SOURCE - Sophie de Ravinel - Le Figaro - 4 novembre 2006
Pour cet historien spécialiste de la laïcité, les évêques français considèrent toujours que la période précédant Vatican II a été un âge obscurantiste. D'où la crise actuelle.
Paul Airiau, agrégé d'histoire et enseignant, est l'auteur notamment de 100 Ans de laïcité française, 1905-2005 (Presses de la Renaissance).
Paul Airiau, agrégé d'histoire et enseignant, est l'auteur notamment de 100 Ans de laïcité française, 1905-2005 (Presses de la Renaissance).
Pourquoi ces questions liées à la liturgie traditionnelle sont-elles aussi passionnées en France ?
Elles ont été trop longtemps sous-traitées ou ignorées par l'épiscopat. Beaucoup d'évêques ont considéré ou considèrent encore les années 1860-1960 - période historique de conflit entre l'Église catholique et la société moderne - comme un âge obscurantiste.
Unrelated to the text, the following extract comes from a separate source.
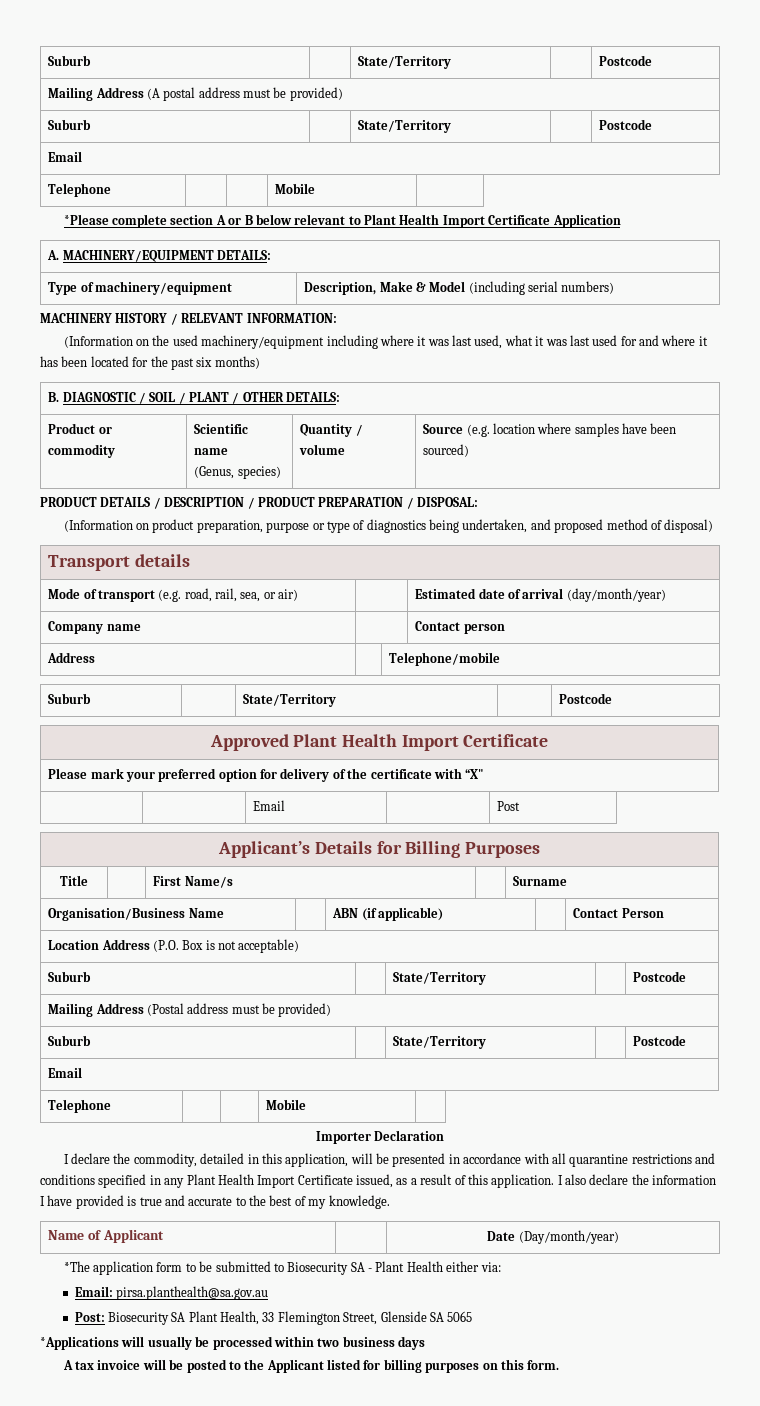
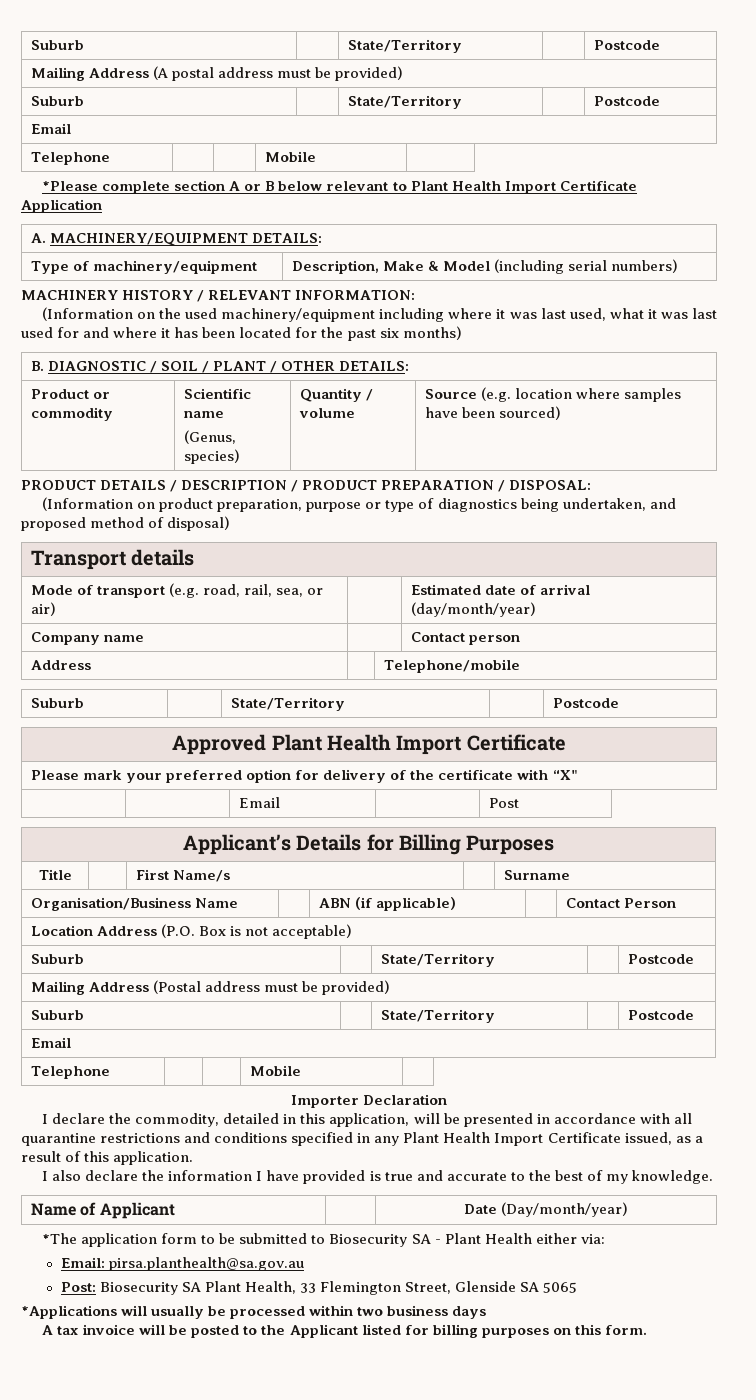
(555, 1181) none -> (194, 1158) //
Ils ne l'assument pas, ni d'ailleurs les questions posées alors sur la participation des catholiques à la vie politique de la nation. Or, une culture intransigeante héritière de l'Action française, quoique minoritaire, est encore bien vivante aujourd'hui et rejaillit à leur visage.
Vous affirmez que l'épiscopat a volontairement ignoré le dossier traditionaliste. Quelles en sont les conséquences aujourd'hui ?
On observe un immense besoin de dégorger toute une souffrance presque étouffée depuis trente ans. Aussi bien du côté traditionaliste que de la part des catholiques restés fidèles à leurs évêques malgré le sentiment d'avoir dû subir des pratiques liturgiques considérées comme abusives. Ces derniers peuvent avoir le sentiment que ceux ayant manifesté haut et fort leur désaccord, au point de briser la communion avec Rome, sont aujourd'hui privilégiés. De leur côté, les évêques maintiennent la tension et souhaitent conserver leur autorité sur la liturgie. C'est un peu le dernier domaine, d'ailleurs, dans lequel ils peuvent l'exercer.
Pensez-vous que la main tendue par Rome aux lefebvristes produise la réconciliation espérée ?
On peut s'attendre à une extériorisation des vives tensions qui existent chez les lefebvristes. En cas d'accord avec Rome, il est probable que la majorité des fidèles suivra le supérieur de la Fraternité Saint- Pie X, Mgr Bernard Fellay. Mais une partie pourrait suivre d'autres évêques lefebvristes comme Mgr Richard Williamson ou Mgr Bernard Tissier de Mallerais qui considérait, en 2003, que l'Église catholique était devenue néognostique. Il y a comme deux branches catholiques qui s'éloignent de plus en plus l'une de l'autre. Cela pourrait produire deux confessions à terme, un peu comme l'Église vieille-catholique qui avait refusé le Concile Vatican I au XIXe siècle.
Ce dossier est aujourd'hui traité comme s'il s'agissait d'une affaire interne à l'Église alors qu'il devrait presque être considéré comme une affaire de dialogue oecuménique entre deux Églises d'une même confession. Ce serait alors prendre acte d'un échec.